***** PROVIDED RECORDS

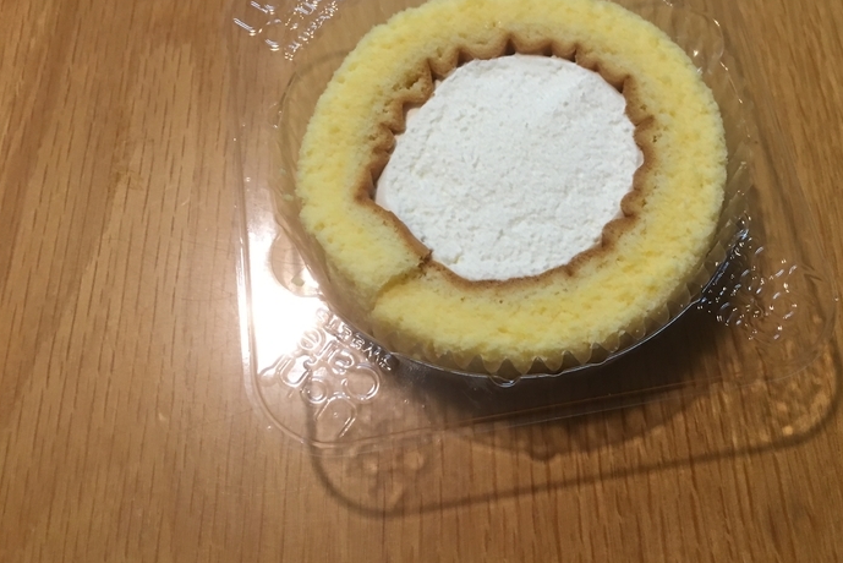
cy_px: 241
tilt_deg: -68.3
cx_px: 488
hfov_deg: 54.2
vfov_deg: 37.8
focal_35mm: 35
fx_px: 820
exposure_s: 1/15
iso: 64
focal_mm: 4.15
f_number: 2.2
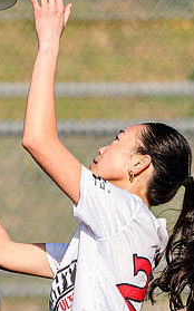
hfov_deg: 1.3
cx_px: 22
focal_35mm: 1007
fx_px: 8532
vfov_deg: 2.1
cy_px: 195
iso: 160
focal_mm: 190
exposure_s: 1/2500
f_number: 3.2
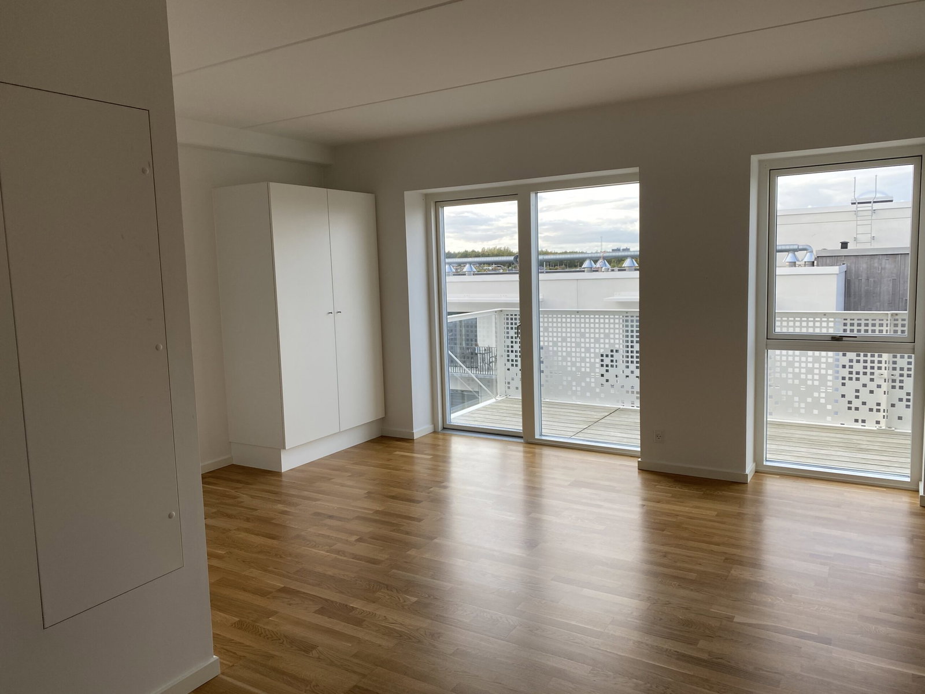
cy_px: 347
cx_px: 462
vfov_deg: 53.1
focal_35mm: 26
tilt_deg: -7.4
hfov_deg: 67.3
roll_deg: +1.4
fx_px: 695
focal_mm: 4.25
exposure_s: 1/122
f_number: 1.8
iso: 40
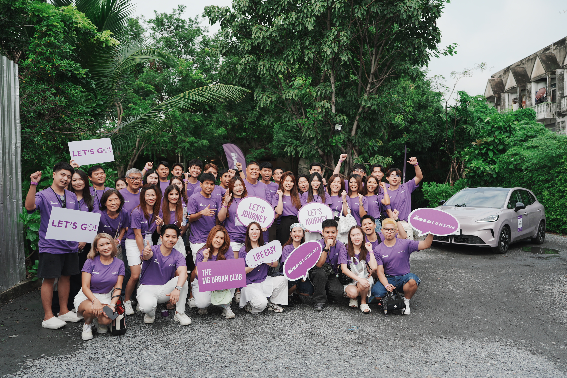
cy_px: 189
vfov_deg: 46.4
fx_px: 441
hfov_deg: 65.5
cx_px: 284
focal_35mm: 28
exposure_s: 1/2500
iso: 125
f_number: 2
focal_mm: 28
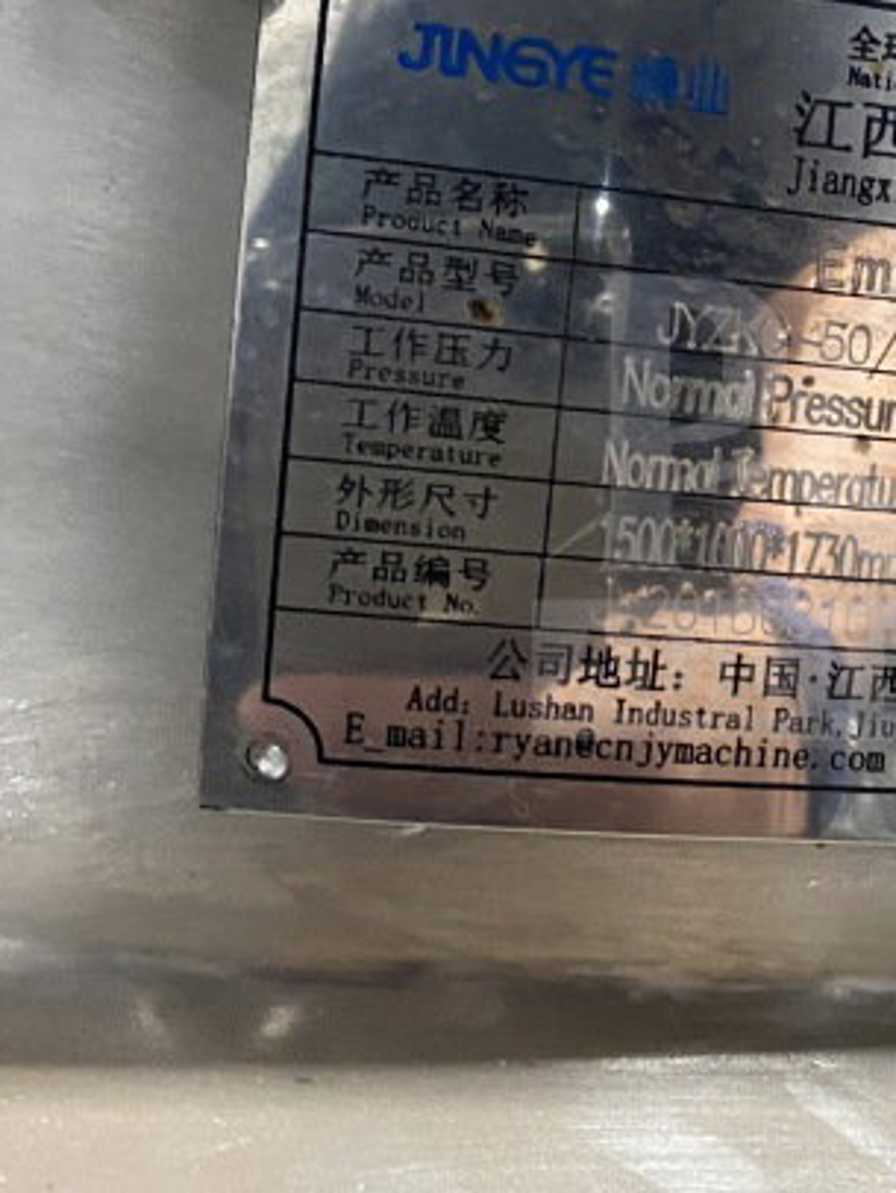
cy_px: 507
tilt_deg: -5.2
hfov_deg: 27.7
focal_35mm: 50
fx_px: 1724
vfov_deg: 38.1
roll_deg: -6.9
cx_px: 861
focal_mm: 4.25
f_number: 1.8
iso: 500
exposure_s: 1/55
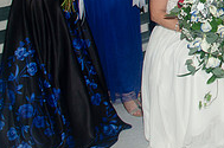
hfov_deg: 21.8
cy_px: -37
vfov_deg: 15.7
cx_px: 300
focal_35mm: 83
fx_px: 515
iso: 400
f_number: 5.6
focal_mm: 18
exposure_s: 1/100
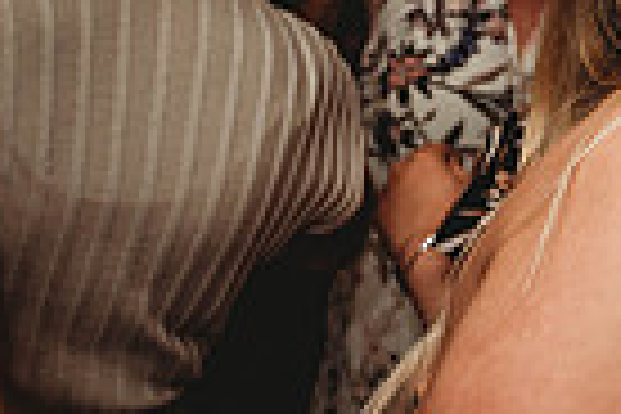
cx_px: 1238
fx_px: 1742
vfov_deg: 13.5
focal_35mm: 101
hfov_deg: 15.9
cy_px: 97
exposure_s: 1/80
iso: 400
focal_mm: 24
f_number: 4
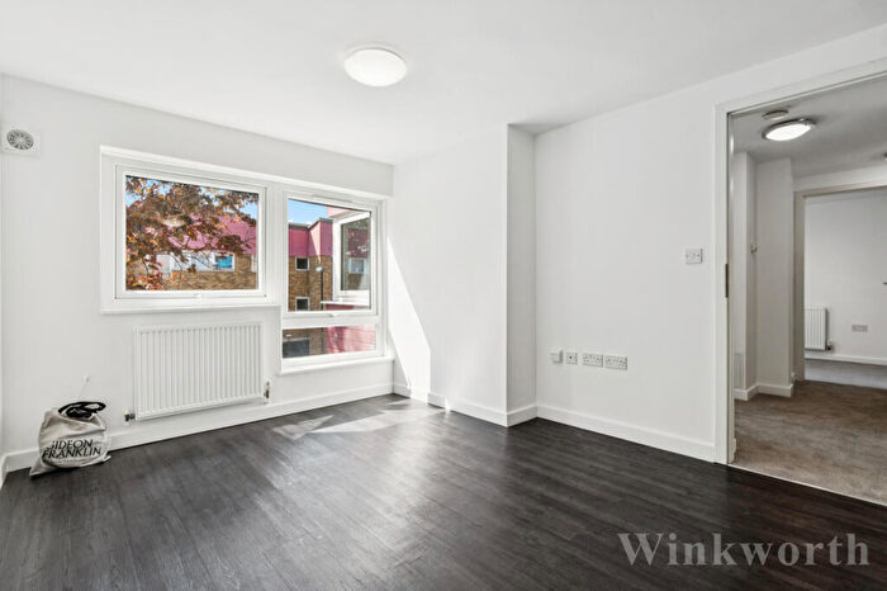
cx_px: 444
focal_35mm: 16
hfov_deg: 96.8
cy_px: 296
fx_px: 394
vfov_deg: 73.7
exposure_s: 1/125
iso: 400
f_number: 11
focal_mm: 16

**********

REQUIREMENT:
Ignoring the pictures, write out word for word the lines from the line containing "hfov_deg: 27.7" through the end of the material above.

OUTPUT FOR THIS TASK:
hfov_deg: 27.7
focal_35mm: 50
fx_px: 1724
vfov_deg: 38.1
roll_deg: -6.9
cx_px: 861
focal_mm: 4.25
f_number: 1.8
iso: 500
exposure_s: 1/55
hfov_deg: 21.8
cy_px: -37
vfov_deg: 15.7
cx_px: 300
focal_35mm: 83
fx_px: 515
iso: 400
f_number: 5.6
focal_mm: 18
exposure_s: 1/100
cx_px: 1238
fx_px: 1742
vfov_deg: 13.5
focal_35mm: 101
hfov_deg: 15.9
cy_px: 97
exposure_s: 1/80
iso: 400
focal_mm: 24
f_number: 4
cx_px: 444
focal_35mm: 16
hfov_deg: 96.8
cy_px: 296
fx_px: 394
vfov_deg: 73.7
exposure_s: 1/125
iso: 400
f_number: 11
focal_mm: 16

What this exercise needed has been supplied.